Exercise directions: Leave the pictures aside and copy all the data exactly.

Data block:
--- START ---
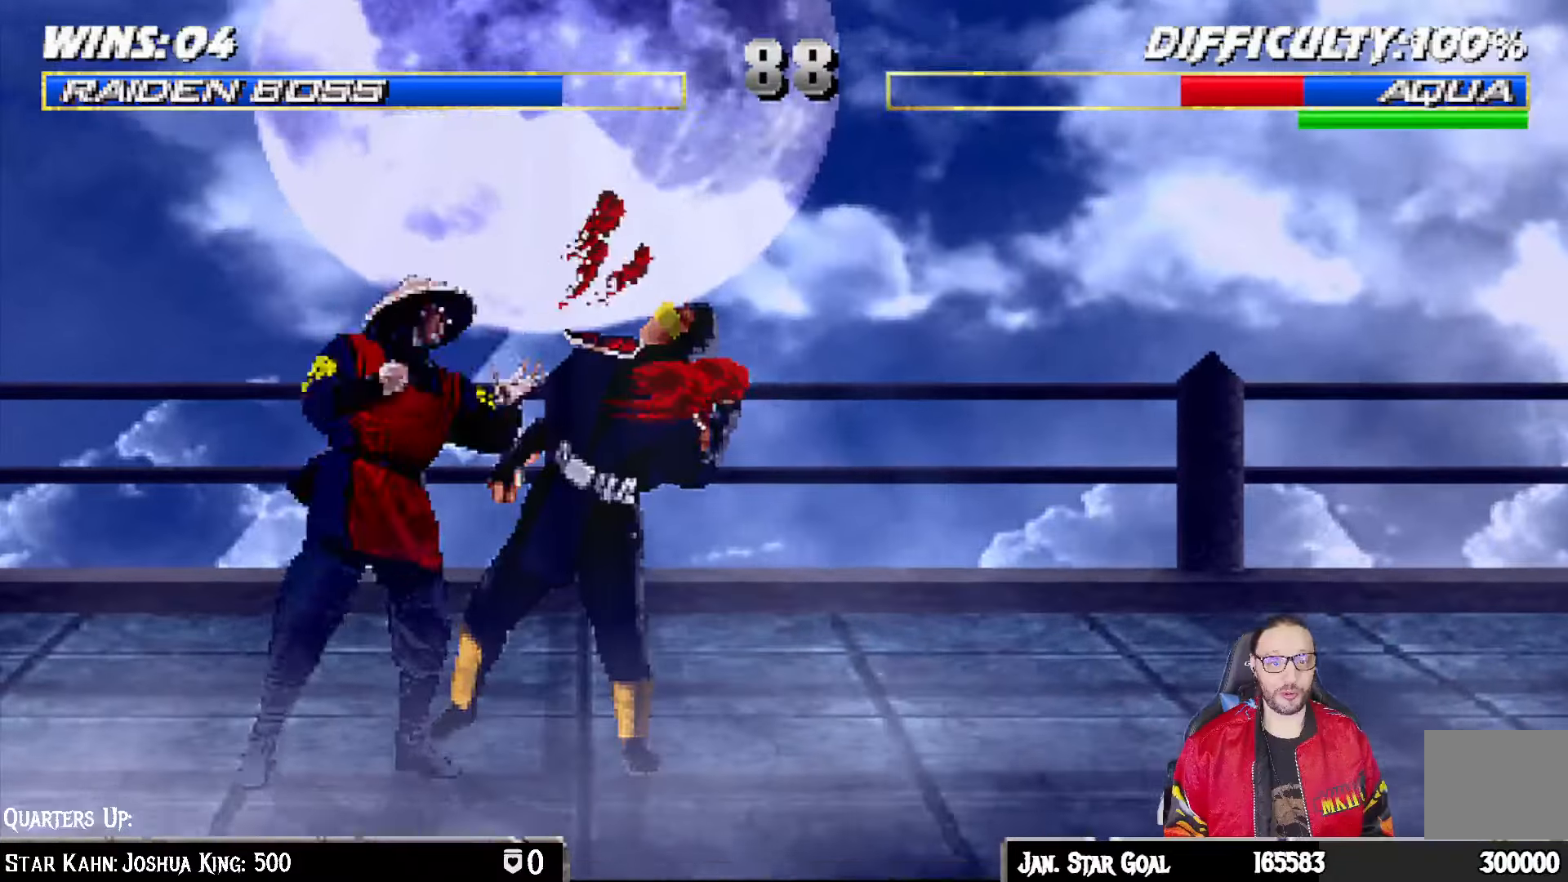
{"buttons": ["CROSS", "L1", "DPAD_DOWN"], "left_stick": "center", "right_stick": "center", "events": [[17, "CROSS", "up"], [67, "CROSS", "down"], [133, "CROSS", "up"], [183, "CROSS", "down"], [283, "CROSS", "up"], [350, "CROSS", "down"], [450, "CROSS", "up"], [500, "CROSS", "down"]]}
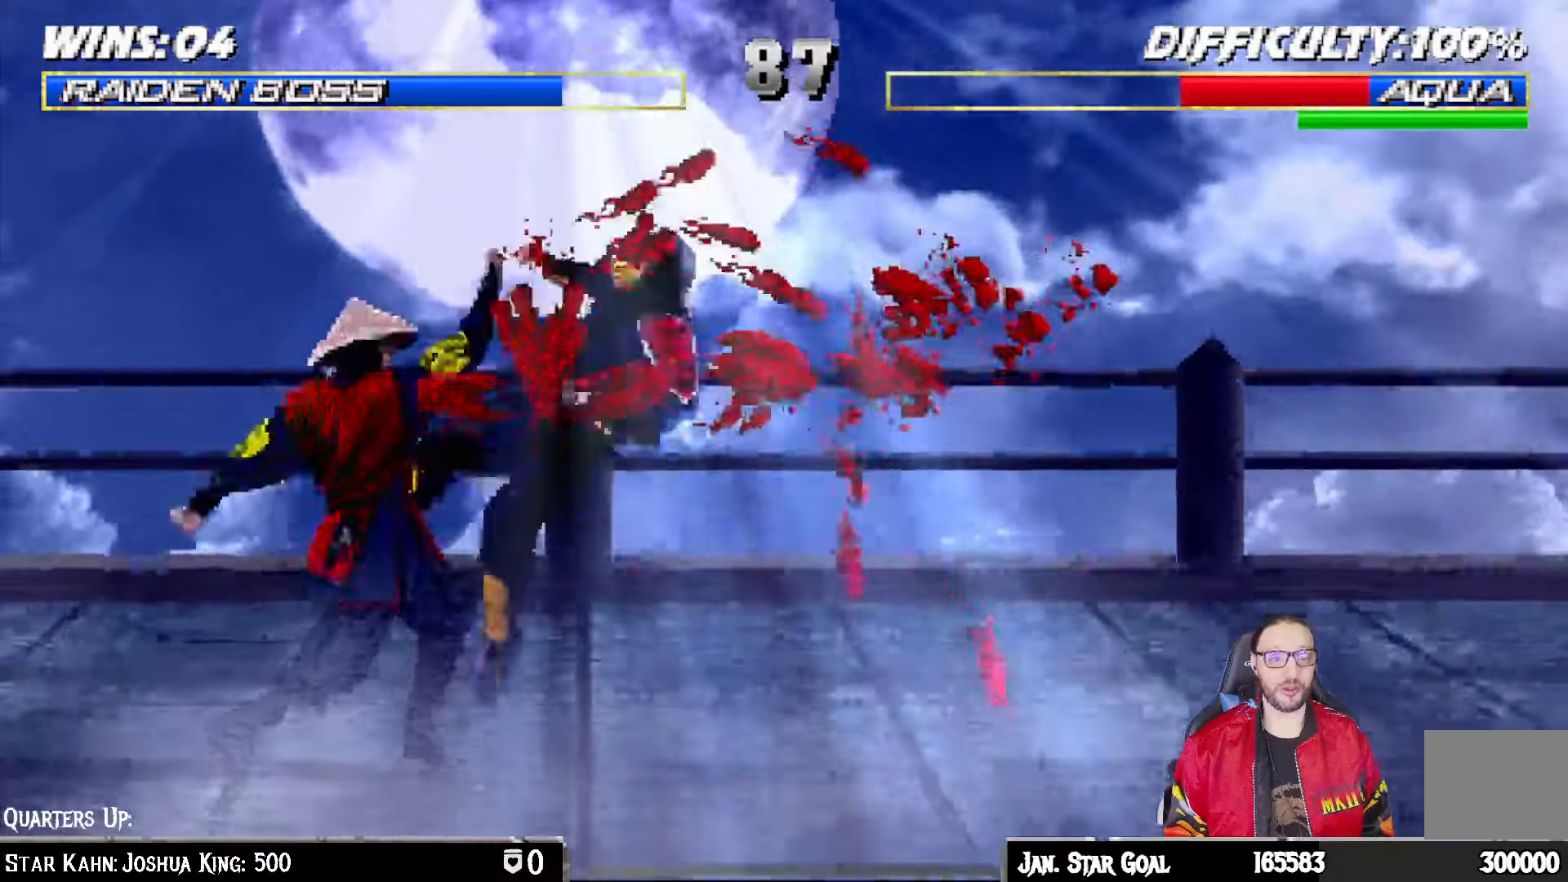
{"buttons": [], "left_stick": "center", "right_stick": "center"}
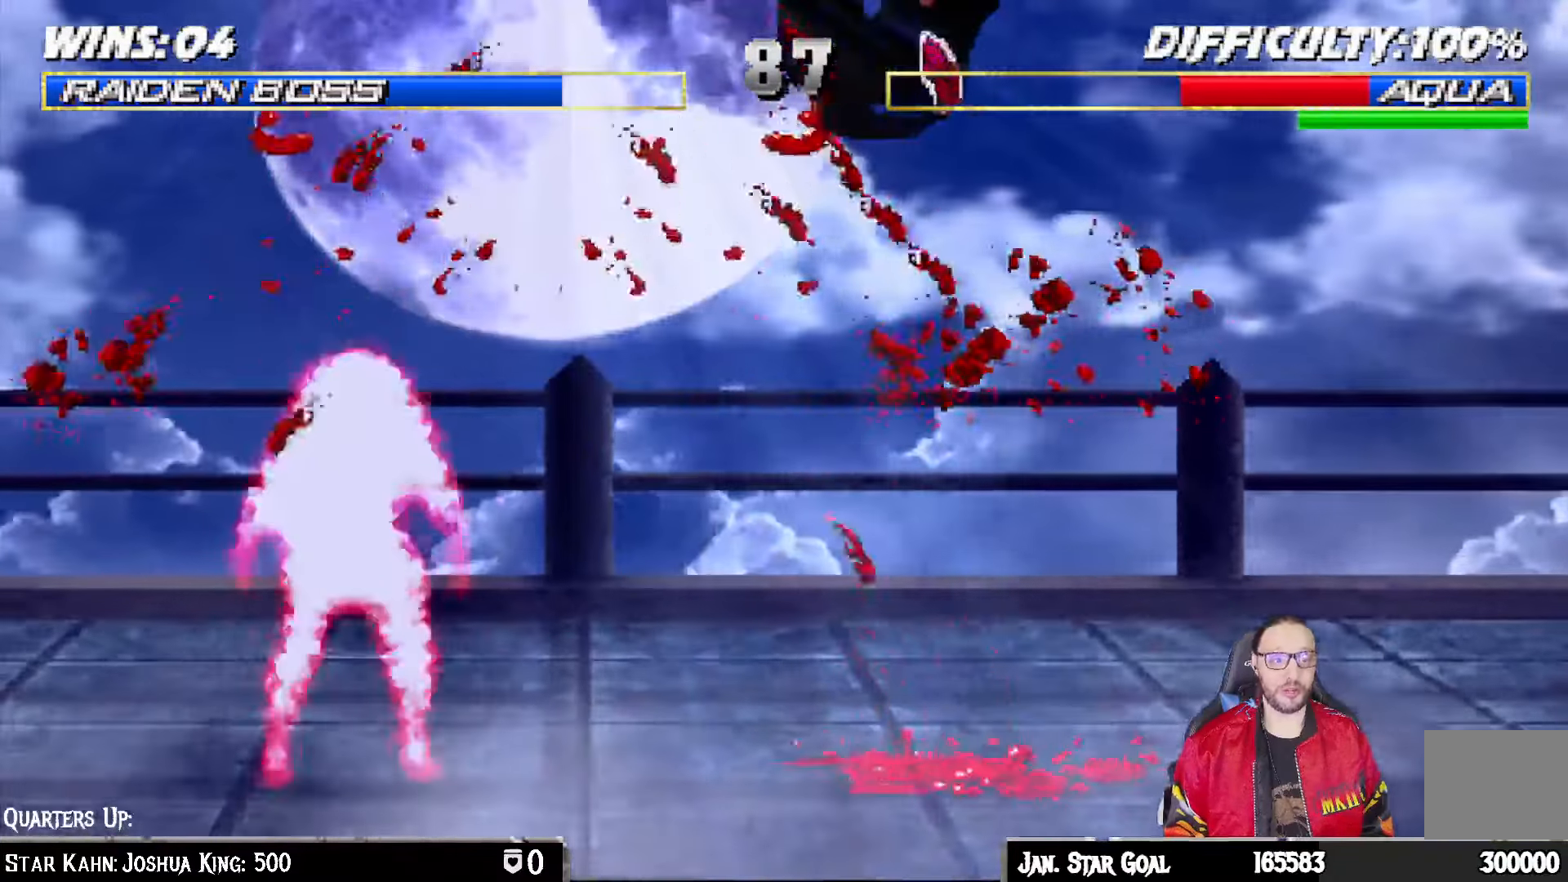
{"buttons": ["L1", "DPAD_LEFT"], "left_stick": "center", "right_stick": "center", "events": [[250, "SQUARE", "down"], [400, "DPAD_LEFT", "down"], [417, "L1", "down"], [417, "SQUARE", "up"]]}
--- END ---
Answer:
{"buttons": ["CROSS", "L1", "DPAD_DOWN"], "left_stick": "center", "right_stick": "center", "events": [[17, "CROSS", "up"], [67, "CROSS", "down"], [133, "CROSS", "up"], [183, "CROSS", "down"], [283, "CROSS", "up"], [350, "CROSS", "down"], [450, "CROSS", "up"], [500, "CROSS", "down"]]}
{"buttons": [], "left_stick": "center", "right_stick": "center"}
{"buttons": ["L1", "DPAD_LEFT"], "left_stick": "center", "right_stick": "center", "events": [[250, "SQUARE", "down"], [400, "DPAD_LEFT", "down"], [417, "L1", "down"], [417, "SQUARE", "up"]]}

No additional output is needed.